Le silence du puissant pharisien
Ne pouvant plus « placer son espoir que dans une force extérieure à lui-même », Lenz se jette aux pieds de son pasteur de père, récemment promu surintendant général. Face au religieux richement vêtu qui le surplombe, lui, ses guenilles et son repentir, Lenz se confond en témoignages de tendresse et d’humilité ; mais chacun de ces mots semble un oiseau blanc voué à s’écraser contre une vitre d’impassibilité. Son père organise en effet ce soir-là sa fête de promotion et, démiurge autoproclamé, règle les détails de la cérémonie comme une seconde Création.
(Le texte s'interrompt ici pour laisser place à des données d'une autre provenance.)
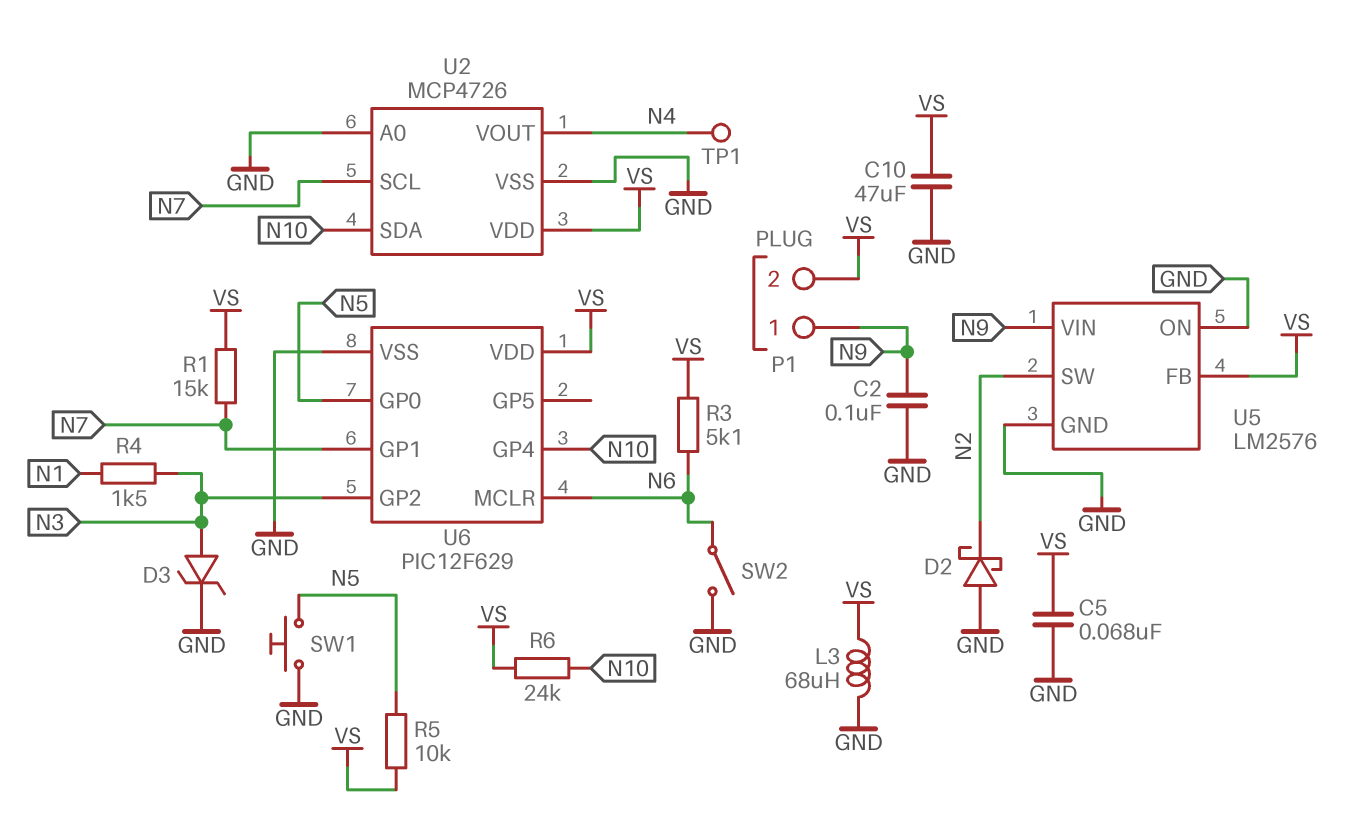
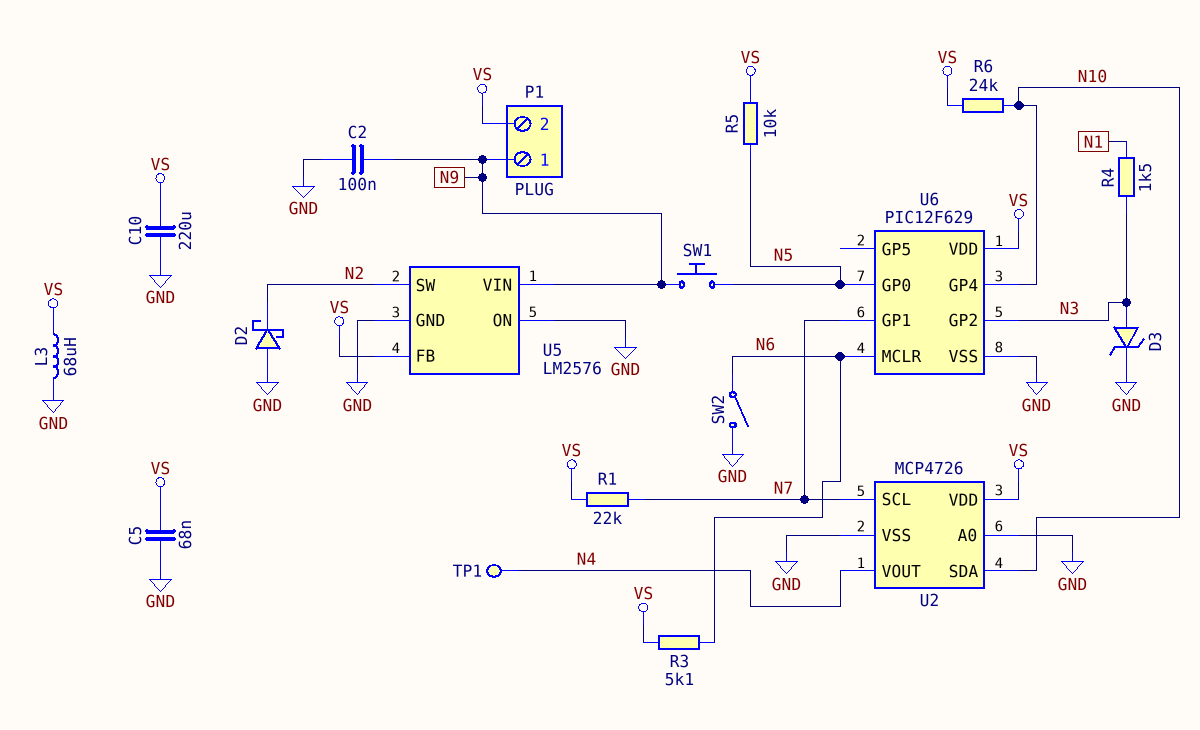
C10: 47uF (GND, VS) -> 220uF (GND, VS)
R1: 15k (N7, VS) -> 22k (N7, VS)
SW1: button (GND, N5) -> button (N5, N9)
Au silence froid et solennel du géant, « fermant à clé le royaume des Cieux devant les hommes »3 à l’image d’une civilisation qui a jeté le discrédit sur les passions humaines, Lenz oppose son corps recroquevillé, ses gestes saccadés, sa voix criarde qui se brise en centaines d’éclats sonores, dévoilant le chaos qui mine de l’intérieur ce simulacre d’harmonie, brisant symboliquement l’ordre social incarné par un père hermétique à la coupe de douleur que lui présente son fils.
Le sang du banni
« Voyez-vous, ma maladie, comme la vie même, nous est à tous une énigme, que nous décomposions et décrivions ce qu’elle est, ses causes et ses conséquence de quelque façon que nous voulions », expliquait le poète à son médecin, dans le Lenz de Büchner. À l’instar du mal qui frappe le Woyzeck de Büchner, devenu fou d’avoir été ainsi avili par une société sans âme, qui damne les miséreux, encense leurs bourreaux, et impose de n’aimer jamais qu’en surface, la folie de Lenz expose l’indivisibilité du lien entre vie et passion, décidant du destin de ces errants « dont le monde n’était pas digne »4. Ainsi Lenz se trouve-t-il exclu du prétendu sanctuaire « où tant de croix sont dressées, et dans [lequel], à force de croix et de Christs, on oublie et lui-même et sa croix »5. Sacrifié sur l’autel de la bienséance, abandonné du père, « sous un ciel qui n’arrête jamais de se taire », son sang s’écoule dans l’herbe chaude avec l’extraordinaire beauté d’une chrysalide à l’aube de sa rupture.
À la jonction de la figure du fol-en-Christ et du Juif errant, Lenz porte le stigmate du déshérité, à la fois victime d’une civilisation et inlassablement en quête de son au-delà encore imperceptible. À cet égard, le texte de G.Hofmann agit comme une révélation, un appel lancé « à travers le temps et l’histoire »6, une résurrection discrète de cette figure singulière et prodigieuse, dont la vie fut toute entière tournée vers le besoin éperdu de défier l’étroitesse du monde.